SOCIÉTÉ

Il y a cinquante ans, la Révolution culturelle

Le 16 mai dernier, beaucoup d’entre nous étions affairés à profiter oisivement du lundi de Pentecôte malgré une météo peu clémente. Ce même jour étaient également célébrés deux anniversaires assez particuliers. Ce premier éphéméride est consacré aux cinquante ans de la Révolution culturelle, amorcée en Chine par Mao le 16 mai 1966.

Après l’échec du « Grand Bond en avant », politique économique désastreuse mise en place de 1958 à 1961 qui provoqua la famine la plus meurtrière de l’Histoire, au cours de laquelle plus de 30 millions de personnes périrent, c’est un Mao vieillissant qui décida d’initier une nouvelle réforme afin de sauver son pouvoir. Pour l’historien, sinologue et directeur d’études à l’École des hautes études en sciences sociales (EHESS) Lucien Bianco, la Révolution culturelle n’est autre qu’une « tentative désespérée pour sauver l’utopie » qui conduira à la mort de plusieurs centaines de milliers de Chinois.

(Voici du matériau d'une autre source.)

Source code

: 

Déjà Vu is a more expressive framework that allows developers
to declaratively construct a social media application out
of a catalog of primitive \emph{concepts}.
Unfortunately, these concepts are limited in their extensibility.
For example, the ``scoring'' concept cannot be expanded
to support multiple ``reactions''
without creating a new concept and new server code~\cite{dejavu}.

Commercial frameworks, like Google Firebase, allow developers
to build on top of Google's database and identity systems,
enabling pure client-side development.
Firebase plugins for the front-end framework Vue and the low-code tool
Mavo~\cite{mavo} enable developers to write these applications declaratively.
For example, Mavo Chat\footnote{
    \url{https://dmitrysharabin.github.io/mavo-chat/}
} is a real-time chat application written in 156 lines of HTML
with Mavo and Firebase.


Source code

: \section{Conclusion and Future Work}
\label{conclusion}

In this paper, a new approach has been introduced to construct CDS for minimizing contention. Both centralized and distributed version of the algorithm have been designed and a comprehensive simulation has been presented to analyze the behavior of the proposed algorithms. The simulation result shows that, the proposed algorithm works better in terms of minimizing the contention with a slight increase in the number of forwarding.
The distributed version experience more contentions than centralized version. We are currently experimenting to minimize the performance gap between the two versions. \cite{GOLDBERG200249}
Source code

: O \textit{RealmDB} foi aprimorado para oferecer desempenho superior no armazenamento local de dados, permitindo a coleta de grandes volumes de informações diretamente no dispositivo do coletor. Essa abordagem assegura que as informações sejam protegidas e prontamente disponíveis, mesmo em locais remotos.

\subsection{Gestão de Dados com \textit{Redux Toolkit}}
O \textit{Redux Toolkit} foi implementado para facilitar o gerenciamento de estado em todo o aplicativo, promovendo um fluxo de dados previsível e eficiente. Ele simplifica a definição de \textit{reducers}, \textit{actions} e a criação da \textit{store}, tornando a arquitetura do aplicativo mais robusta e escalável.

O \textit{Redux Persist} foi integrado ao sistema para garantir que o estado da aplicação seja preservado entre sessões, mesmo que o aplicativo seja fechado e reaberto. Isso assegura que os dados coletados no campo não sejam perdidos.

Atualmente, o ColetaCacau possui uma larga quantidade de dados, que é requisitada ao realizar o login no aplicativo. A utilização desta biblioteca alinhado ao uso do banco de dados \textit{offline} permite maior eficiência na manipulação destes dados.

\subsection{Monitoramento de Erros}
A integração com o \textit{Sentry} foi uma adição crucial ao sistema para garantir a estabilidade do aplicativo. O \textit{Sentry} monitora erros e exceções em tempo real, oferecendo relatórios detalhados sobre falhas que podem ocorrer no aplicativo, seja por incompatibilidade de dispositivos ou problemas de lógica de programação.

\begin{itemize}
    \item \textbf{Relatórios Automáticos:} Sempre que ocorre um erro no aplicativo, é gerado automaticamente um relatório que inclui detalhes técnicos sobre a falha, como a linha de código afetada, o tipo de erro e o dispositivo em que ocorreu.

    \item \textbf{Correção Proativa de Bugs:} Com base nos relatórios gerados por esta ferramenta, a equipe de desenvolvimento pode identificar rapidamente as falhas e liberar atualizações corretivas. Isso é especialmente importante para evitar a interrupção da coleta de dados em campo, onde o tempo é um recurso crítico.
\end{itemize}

Le 16 mai 1966 marqua ainsi le début de ce que Simon Leys, sinologue de renom et auteur de l’ouvrage Les Habits neufs du Président Mao, considère comme la « plus gigantesque flambée de frénésie collective que la Chine ait connue depuis l’insurrection des Taiping au XIXe siècle ». Et c’est dans une circulaire appelant à lutter contre l’embourgeoisement des cadres du parti qu’est matérialisé le commencement de cette « Grande Révolution culturelle prolétarienne » qui durera dix ans, jusqu’à la mort de Mao en 1976.

L’expression paroxystique d’un maoïsme violent

La Révolution culturelle est l’expression-même de l’idéologie maoïste, qui se fonde sur les idées exprimées par le « Grand Timonier », dans Le petit livre rouge, qui vise à défaire sa pensée du marxisme soviétique et à l’inscrire dans un cadre unique. Cette révolution, aujourd’hui souvent  décrite comme une guerre civile visant à réaffirmer le pouvoir de Mao, avait pour objectif proclamé une lutte contre les « quatre vieilleries » que représentent les idées, les coutumes, les habitudes et la culture antérieures à la fondation de la République populaire de Chine en 1949. A l’instar du génocide des Khmers Rouges que le maoïsme a de ce point de vue idéologiquement inspiré, à la purge de la bourgeoisie réalisée lors des ces dix années s’est en effet ajoutée la volonté de faire table-rase de la culture en détruisant les musées, en brûlant les archives, etc…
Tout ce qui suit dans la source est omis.